Der Fall im Überblick
Eine engagierte und erfahrene Arbeitnehmerin war enttäuscht, dass sie nicht selbst die Leitung ihres Fachbereichs übernehmen durfte, sondern stattdessen eine neue, fachfremde Führungskraft eingesetzt wurde. Das Verhältnis zwischen den beiden war von Beginn an schwierig. Die Arbeitnehmerin fühlte sich häufig übergangen, etwa weil sie nicht rechtzeitig über ihre Ernennung zur Stellvertreterin informiert wurde oder weil es keine Übergabegespräche vor Urlaubsantritten gab. Außerdem kritisierte die Vorgesetzte kleinere Details in ihrer Arbeit – etwa einen Beistrich oder die Ausrichtung eines Grafikelements – und äußerte Kommentare wie „Du sprichst wie am Bau“.
Die Arbeitnehmerin empfand dieses Verhalten als gezielt gegen sie gerichtet und sprach von Mobbing bzw. Bossing.
Was sagt das Gericht?
Sowohl das Erstgericht als auch das OLG Wien kamen zu dem Schluss: Kein Mobbing. Zwar seien die Spannungen nachvollziehbar, doch fehle es an dem, was rechtlich wirklich zählt – nämlich einem systematischen, ausgrenzenden Verhalten über längere Zeit mit dem Ziel oder zumindest dem Effekt, die Betroffene aus dem Arbeitsverhältnis zu verdrängen.

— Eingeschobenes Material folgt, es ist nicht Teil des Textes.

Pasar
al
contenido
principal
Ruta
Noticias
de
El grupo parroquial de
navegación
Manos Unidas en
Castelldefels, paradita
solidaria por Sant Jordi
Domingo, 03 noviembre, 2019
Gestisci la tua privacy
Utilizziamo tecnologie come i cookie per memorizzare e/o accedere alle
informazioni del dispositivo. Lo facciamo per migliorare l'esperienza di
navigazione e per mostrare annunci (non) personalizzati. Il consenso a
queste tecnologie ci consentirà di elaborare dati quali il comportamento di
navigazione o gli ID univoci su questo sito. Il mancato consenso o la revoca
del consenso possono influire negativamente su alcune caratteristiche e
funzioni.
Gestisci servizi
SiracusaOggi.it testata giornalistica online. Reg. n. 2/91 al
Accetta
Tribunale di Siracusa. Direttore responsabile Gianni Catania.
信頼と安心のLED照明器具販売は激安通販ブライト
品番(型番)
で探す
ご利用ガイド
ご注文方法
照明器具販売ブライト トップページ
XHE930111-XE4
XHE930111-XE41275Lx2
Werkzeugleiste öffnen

Fehlende Informationen oder vergessene Übergaben seien laut Gericht keine bewussten Schikanen, sondern Einzelfälle – teils auch sachlich erklärbar, etwa weil die Vorgesetzte sich noch nicht sicher war, ob die Arbeitnehmerin tatsächlich ihre Stellvertreterin werden sollte. Auch kritische Rückmeldungen und ungeschickte Aussagen gelten nicht automatisch als Mobbing, solange sie nicht systematisch abwertend und ausgrenzend sind.

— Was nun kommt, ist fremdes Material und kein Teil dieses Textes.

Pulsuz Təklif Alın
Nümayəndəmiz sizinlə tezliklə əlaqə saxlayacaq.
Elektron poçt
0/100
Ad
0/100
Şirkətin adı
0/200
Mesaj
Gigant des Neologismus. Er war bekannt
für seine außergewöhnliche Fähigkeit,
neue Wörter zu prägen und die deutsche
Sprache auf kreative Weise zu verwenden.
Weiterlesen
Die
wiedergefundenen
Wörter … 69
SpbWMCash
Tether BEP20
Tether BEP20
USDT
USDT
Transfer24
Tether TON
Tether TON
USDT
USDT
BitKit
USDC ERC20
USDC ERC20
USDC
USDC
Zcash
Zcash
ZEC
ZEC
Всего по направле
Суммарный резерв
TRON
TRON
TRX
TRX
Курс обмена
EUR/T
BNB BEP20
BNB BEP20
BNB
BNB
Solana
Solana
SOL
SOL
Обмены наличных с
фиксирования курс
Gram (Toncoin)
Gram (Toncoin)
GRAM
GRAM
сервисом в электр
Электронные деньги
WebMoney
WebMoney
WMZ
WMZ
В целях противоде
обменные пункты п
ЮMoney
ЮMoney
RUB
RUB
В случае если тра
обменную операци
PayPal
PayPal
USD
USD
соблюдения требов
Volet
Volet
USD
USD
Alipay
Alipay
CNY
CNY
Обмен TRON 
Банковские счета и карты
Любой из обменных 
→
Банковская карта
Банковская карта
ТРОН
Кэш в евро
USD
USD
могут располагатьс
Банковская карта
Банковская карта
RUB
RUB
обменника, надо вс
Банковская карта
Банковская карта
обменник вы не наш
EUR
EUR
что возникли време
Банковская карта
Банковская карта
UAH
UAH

Was heißt das für die Praxis?
Das Urteil zeigt deutlich: Nicht jeder als unfair empfundene Umgang ist automatisch Mobbing. Es braucht mehr – nämlich ein länger andauerndes, zielgerichtetes oder zumindest regelmäßig abwertendes Verhalten, das objektiv geeignet ist, die betroffene Person aus dem Team oder dem Job zu drängen.
Für Arbeitnehmer:innen heißt das: Wer sich ungerecht behandelt fühlt, sollte das ansprechen, dokumentieren und – wenn nötig – arbeitsrechtliche Schritte prüfen. Für Arbeitgeber:innen ist wichtig, Konflikte früh zu erkennen, ernst zu nehmen und professionell zu begleiten – aber auch keine vorschnellen Schlüsse zu ziehen, wenn der Begriff „Mobbing“ im Raum steht.